## What is needed
Which lines in the items below contain the word "many"? Pick out each of them and copy it.

## Task data

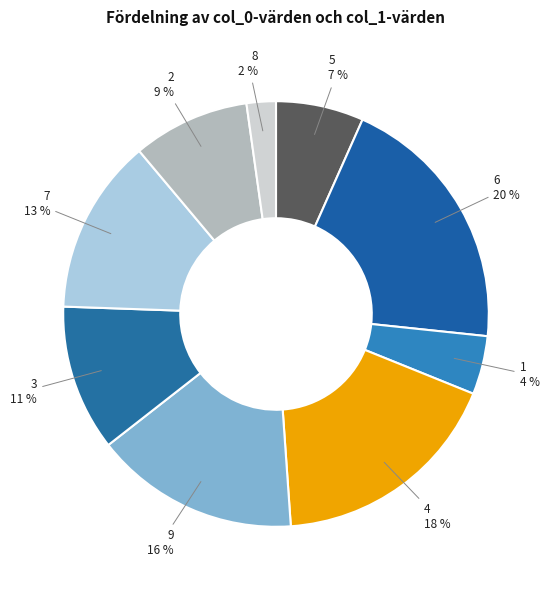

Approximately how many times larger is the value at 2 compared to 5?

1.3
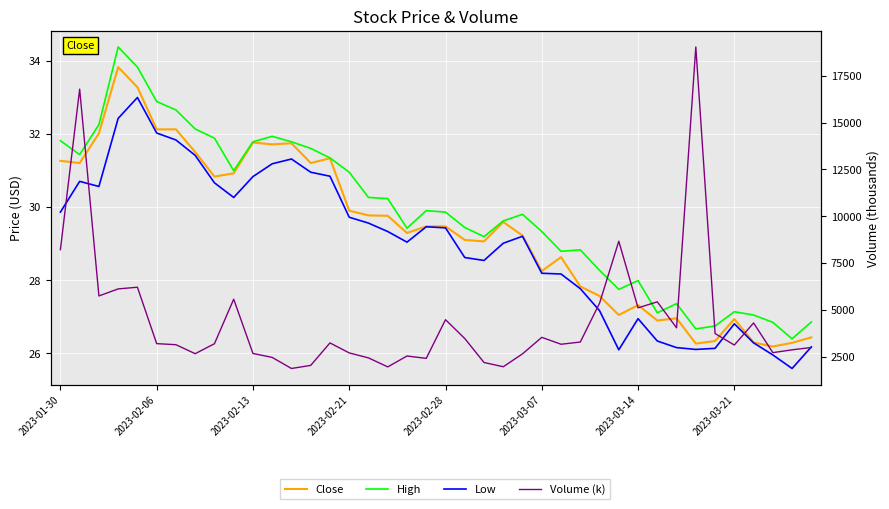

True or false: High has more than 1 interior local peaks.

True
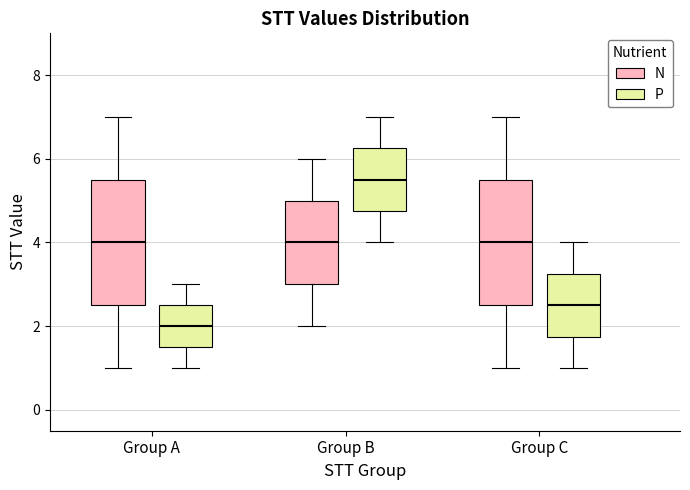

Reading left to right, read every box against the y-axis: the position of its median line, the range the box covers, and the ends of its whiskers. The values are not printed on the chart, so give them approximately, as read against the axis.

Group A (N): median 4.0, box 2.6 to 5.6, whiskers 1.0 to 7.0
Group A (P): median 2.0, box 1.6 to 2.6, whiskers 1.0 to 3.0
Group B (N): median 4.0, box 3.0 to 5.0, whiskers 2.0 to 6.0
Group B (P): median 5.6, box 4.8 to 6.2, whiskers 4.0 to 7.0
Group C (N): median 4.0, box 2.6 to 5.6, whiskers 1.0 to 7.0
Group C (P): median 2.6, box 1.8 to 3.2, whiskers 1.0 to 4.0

* * *

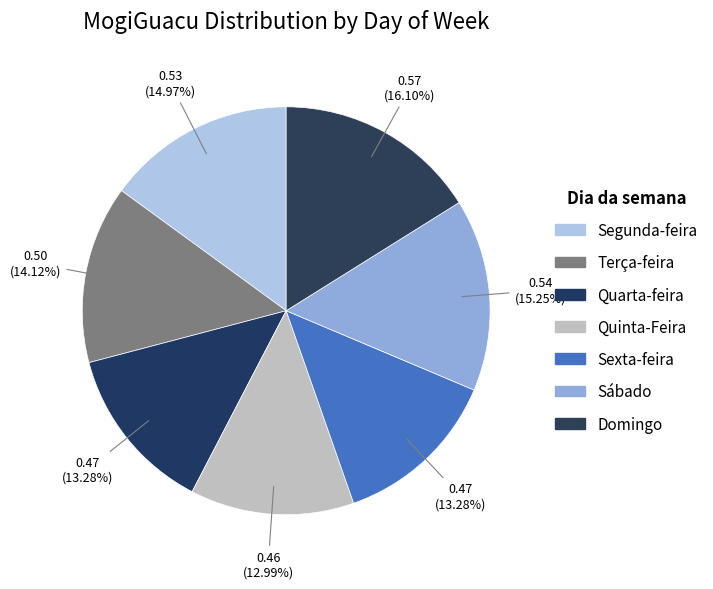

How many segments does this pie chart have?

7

## Result
Approximately how many times larger is the value at 2 compared to 5?
How many segments does this pie chart have?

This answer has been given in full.